Data listing:
····················

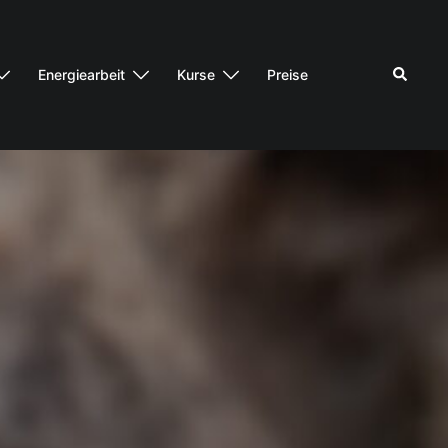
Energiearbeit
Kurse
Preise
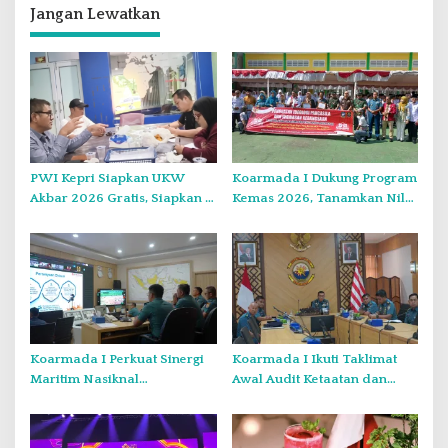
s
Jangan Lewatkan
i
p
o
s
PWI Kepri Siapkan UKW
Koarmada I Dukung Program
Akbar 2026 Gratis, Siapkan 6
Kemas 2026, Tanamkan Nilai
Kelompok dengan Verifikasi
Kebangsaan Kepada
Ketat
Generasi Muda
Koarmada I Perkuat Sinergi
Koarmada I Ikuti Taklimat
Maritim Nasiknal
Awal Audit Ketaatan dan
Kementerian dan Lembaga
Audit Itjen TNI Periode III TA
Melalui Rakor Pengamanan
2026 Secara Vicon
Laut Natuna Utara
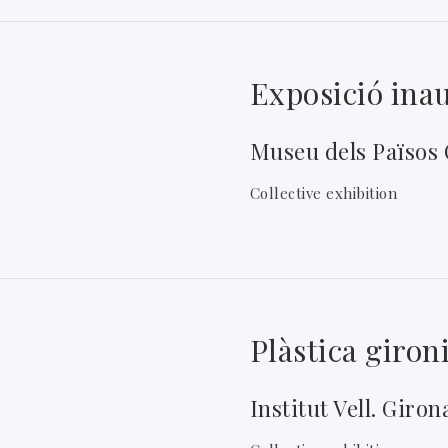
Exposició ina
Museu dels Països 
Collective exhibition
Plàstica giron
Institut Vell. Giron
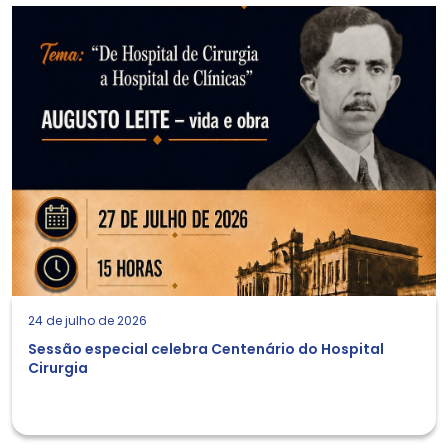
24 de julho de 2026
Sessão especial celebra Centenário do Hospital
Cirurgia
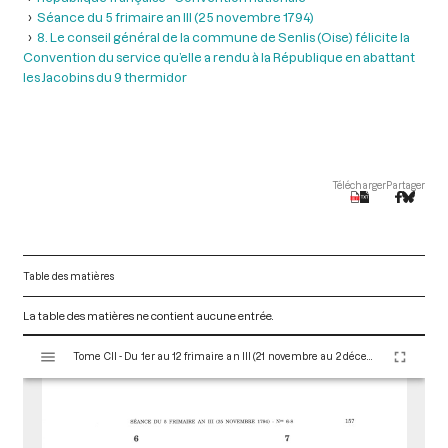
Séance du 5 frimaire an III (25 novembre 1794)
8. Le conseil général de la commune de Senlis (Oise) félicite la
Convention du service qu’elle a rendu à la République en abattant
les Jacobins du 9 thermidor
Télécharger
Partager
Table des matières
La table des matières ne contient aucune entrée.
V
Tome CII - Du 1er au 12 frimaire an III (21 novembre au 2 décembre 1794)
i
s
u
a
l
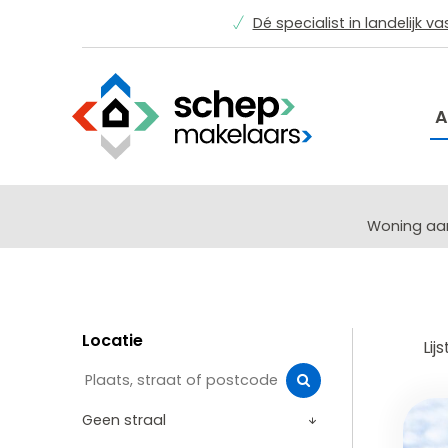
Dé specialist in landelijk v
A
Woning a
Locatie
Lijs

····················

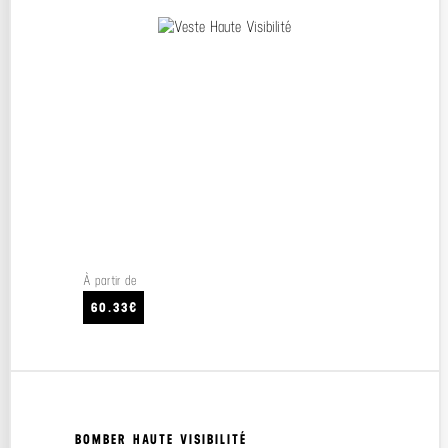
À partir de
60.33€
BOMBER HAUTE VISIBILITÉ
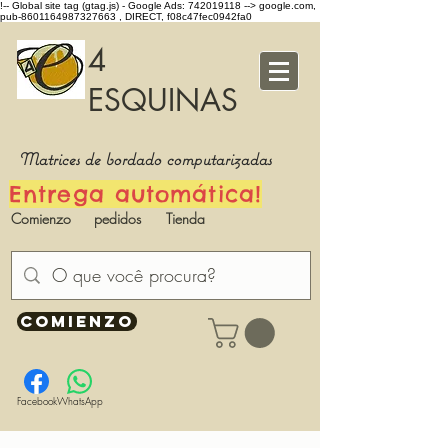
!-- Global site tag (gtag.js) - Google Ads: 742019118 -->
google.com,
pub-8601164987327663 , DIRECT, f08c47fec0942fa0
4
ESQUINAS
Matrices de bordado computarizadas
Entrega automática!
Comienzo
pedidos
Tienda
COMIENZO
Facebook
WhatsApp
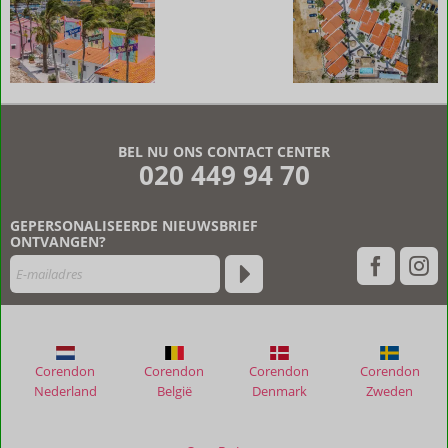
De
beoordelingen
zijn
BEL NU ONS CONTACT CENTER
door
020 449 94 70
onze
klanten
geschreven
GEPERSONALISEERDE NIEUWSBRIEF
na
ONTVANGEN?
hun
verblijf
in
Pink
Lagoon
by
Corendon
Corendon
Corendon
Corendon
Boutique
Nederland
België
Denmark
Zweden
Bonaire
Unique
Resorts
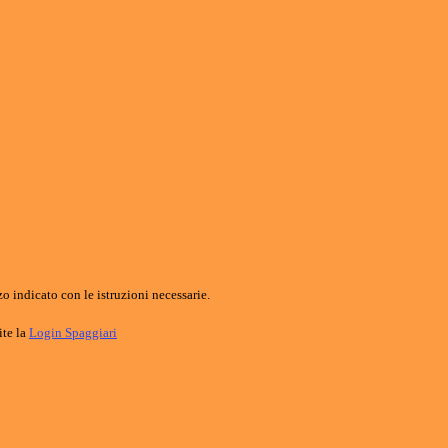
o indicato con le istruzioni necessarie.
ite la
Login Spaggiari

····················

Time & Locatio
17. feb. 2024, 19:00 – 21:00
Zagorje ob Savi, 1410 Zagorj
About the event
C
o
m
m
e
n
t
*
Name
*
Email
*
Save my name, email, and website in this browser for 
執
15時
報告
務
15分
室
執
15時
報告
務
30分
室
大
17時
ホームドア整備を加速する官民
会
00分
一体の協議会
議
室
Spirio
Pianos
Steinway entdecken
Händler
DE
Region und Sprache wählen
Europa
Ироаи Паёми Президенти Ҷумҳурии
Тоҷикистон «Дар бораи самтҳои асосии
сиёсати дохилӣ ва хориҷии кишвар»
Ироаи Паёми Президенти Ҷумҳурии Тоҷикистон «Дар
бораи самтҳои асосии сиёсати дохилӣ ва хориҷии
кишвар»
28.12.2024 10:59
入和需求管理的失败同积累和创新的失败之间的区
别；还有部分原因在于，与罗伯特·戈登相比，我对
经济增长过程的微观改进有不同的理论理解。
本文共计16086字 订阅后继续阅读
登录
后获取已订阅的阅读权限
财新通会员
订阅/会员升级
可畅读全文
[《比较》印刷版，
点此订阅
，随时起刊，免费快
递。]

····················

Job item: Lines holding the string "Ҷумҳурии" are the answer; copy each one from the listing above.

Output for this task:
Ироаи Паёми Президенти Ҷумҳурии
Ироаи Паёми Президенти Ҷумҳурии Тоҷикистон «Дар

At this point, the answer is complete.